(Data for review begins)
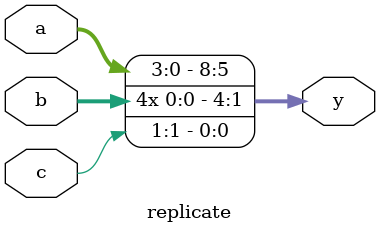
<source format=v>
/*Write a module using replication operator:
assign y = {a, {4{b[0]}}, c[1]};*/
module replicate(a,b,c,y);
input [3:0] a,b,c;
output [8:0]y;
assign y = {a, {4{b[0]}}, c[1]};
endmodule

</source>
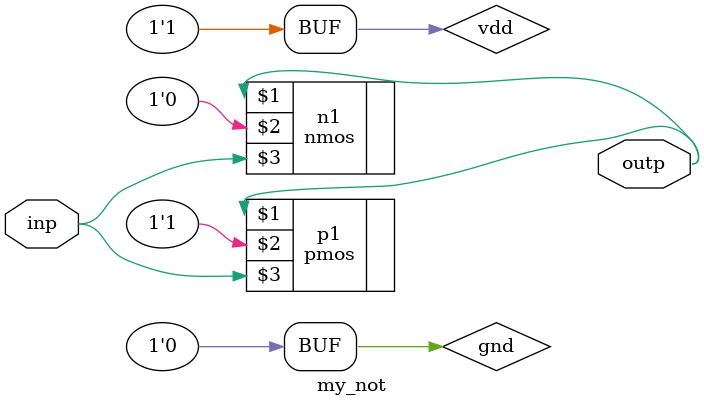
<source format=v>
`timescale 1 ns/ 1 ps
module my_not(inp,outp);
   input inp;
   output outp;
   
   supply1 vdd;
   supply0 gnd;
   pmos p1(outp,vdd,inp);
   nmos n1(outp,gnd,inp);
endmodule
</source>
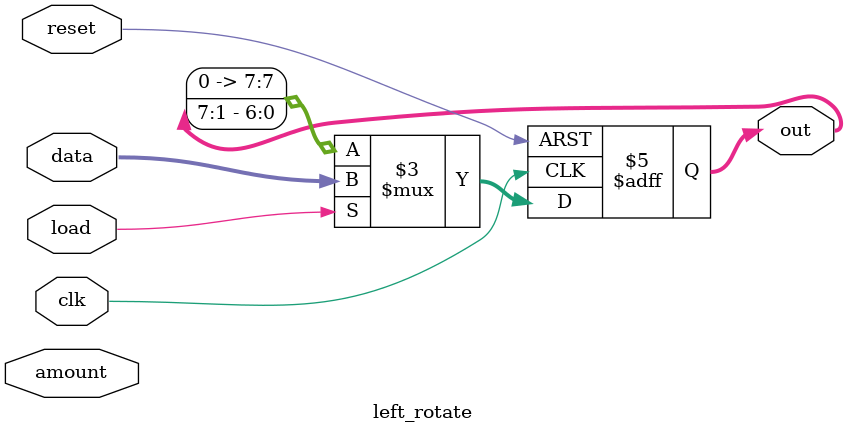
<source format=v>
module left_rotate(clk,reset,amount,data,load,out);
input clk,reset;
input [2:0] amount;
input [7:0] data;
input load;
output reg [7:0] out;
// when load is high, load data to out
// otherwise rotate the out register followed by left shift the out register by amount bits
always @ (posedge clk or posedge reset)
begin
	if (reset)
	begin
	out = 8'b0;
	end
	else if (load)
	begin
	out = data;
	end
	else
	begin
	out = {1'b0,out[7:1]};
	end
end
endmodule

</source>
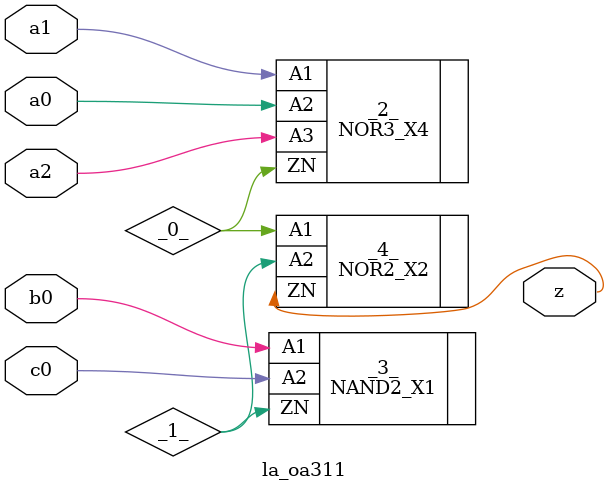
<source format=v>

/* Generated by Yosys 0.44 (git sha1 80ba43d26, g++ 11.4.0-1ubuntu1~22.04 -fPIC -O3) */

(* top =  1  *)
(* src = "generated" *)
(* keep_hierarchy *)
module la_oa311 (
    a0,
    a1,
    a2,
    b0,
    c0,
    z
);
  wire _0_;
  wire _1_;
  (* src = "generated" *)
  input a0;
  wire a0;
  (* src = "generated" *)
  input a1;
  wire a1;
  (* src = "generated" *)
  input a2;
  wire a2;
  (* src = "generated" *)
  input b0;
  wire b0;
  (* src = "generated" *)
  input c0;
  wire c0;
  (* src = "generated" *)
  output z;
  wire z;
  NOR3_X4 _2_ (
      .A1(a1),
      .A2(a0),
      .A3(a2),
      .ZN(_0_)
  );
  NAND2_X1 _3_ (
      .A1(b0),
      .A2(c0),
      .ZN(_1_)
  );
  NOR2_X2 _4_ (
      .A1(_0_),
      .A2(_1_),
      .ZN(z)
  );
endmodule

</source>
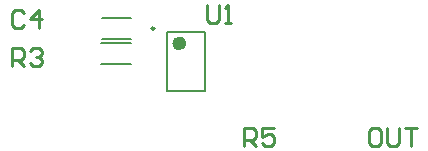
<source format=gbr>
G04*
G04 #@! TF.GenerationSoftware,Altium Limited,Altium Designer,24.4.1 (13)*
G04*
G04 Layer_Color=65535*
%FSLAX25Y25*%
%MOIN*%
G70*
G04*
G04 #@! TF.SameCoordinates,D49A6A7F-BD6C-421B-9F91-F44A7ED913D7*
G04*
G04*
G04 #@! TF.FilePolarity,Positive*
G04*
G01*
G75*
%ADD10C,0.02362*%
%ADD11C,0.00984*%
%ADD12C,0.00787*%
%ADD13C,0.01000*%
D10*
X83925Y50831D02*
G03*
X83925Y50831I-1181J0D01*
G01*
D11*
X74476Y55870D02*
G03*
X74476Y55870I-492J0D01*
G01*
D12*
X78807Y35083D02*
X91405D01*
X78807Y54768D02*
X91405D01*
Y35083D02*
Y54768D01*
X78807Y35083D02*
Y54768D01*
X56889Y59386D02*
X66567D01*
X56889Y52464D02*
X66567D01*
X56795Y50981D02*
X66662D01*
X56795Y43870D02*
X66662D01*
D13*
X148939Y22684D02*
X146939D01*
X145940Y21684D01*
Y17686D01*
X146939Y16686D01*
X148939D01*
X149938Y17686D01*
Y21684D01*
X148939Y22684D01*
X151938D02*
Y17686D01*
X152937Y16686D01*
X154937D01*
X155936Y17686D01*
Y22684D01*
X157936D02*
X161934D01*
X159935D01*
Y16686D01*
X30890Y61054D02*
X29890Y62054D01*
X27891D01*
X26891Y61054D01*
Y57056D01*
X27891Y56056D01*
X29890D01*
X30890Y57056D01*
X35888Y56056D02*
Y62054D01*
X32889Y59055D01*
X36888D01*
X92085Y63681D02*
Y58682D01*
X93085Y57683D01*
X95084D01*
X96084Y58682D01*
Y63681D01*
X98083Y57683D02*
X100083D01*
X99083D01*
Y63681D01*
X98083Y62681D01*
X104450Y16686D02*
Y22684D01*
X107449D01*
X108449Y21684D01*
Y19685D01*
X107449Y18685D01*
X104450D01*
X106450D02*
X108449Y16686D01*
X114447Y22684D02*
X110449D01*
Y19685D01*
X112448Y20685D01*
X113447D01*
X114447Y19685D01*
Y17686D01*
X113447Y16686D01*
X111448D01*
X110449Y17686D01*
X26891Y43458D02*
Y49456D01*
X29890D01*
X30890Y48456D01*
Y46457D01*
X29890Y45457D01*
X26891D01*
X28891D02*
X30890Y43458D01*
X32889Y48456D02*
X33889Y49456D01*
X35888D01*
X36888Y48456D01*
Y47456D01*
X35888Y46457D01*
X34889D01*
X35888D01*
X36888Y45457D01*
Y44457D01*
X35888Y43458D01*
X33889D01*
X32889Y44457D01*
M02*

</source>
(Data for review ends)
(Data for review begins)
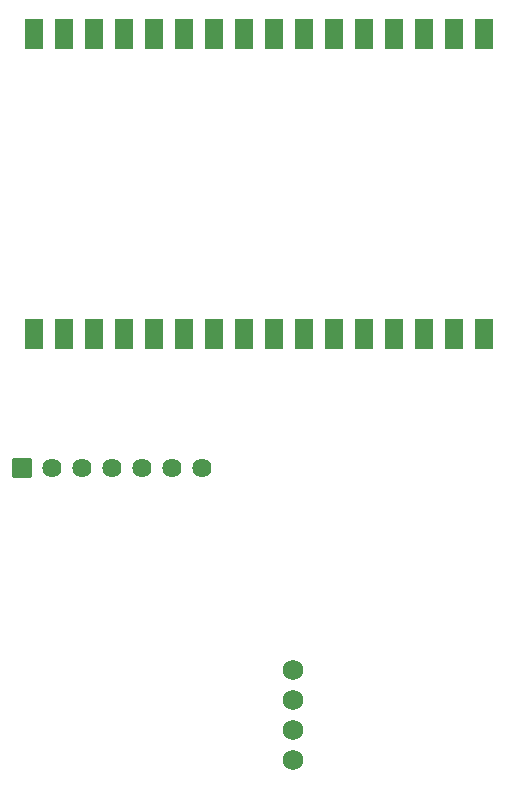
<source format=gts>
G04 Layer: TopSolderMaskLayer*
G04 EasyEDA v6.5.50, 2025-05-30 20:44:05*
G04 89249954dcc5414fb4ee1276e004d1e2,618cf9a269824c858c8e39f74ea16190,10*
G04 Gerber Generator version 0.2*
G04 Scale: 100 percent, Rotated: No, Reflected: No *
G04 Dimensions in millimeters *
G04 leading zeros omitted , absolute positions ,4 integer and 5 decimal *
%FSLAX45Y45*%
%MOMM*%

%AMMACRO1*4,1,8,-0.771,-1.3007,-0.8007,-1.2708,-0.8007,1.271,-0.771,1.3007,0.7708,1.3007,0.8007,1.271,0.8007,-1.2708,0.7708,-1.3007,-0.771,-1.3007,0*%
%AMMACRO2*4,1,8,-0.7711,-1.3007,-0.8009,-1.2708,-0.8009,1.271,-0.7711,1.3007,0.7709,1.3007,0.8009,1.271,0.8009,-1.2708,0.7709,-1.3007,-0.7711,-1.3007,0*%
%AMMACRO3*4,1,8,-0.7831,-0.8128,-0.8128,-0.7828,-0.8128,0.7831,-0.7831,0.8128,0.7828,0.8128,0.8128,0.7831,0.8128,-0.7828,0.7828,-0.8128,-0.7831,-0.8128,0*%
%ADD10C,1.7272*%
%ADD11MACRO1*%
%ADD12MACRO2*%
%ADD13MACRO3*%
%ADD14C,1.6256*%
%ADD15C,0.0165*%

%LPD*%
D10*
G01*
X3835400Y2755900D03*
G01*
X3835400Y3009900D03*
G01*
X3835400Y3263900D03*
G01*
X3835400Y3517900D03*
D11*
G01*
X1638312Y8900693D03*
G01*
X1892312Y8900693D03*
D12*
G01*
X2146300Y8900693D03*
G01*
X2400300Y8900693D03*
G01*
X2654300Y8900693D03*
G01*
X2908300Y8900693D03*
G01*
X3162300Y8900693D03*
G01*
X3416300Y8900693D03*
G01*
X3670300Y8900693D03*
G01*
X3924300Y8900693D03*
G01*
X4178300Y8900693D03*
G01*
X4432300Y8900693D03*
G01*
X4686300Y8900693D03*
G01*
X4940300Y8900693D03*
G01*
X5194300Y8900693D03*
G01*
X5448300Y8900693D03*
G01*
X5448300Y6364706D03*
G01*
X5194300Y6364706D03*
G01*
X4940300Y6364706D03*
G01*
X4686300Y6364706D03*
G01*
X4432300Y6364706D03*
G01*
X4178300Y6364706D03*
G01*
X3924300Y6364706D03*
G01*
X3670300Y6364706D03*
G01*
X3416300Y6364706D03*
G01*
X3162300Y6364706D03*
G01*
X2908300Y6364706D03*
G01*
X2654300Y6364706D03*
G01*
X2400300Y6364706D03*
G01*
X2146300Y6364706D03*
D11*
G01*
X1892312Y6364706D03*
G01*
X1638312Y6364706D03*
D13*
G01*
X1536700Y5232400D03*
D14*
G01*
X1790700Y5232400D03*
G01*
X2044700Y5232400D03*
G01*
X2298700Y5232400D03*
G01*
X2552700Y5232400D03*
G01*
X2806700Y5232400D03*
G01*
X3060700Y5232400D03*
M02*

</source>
(Data for review ends)
# Assignment
Among the lines above, repeat exactly those from the line with "X4178300Y8900693D03*" to the line with "X3162300Y6364706D03*", counting both ends.

# Written solution
X4178300Y8900693D03*
G01*
X4432300Y8900693D03*
G01*
X4686300Y8900693D03*
G01*
X4940300Y8900693D03*
G01*
X5194300Y8900693D03*
G01*
X5448300Y8900693D03*
G01*
X5448300Y6364706D03*
G01*
X5194300Y6364706D03*
G01*
X4940300Y6364706D03*
G01*
X4686300Y6364706D03*
G01*
X4432300Y6364706D03*
G01*
X4178300Y6364706D03*
G01*
X3924300Y6364706D03*
G01*
X3670300Y6364706D03*
G01*
X3416300Y6364706D03*
G01*
X3162300Y6364706D03*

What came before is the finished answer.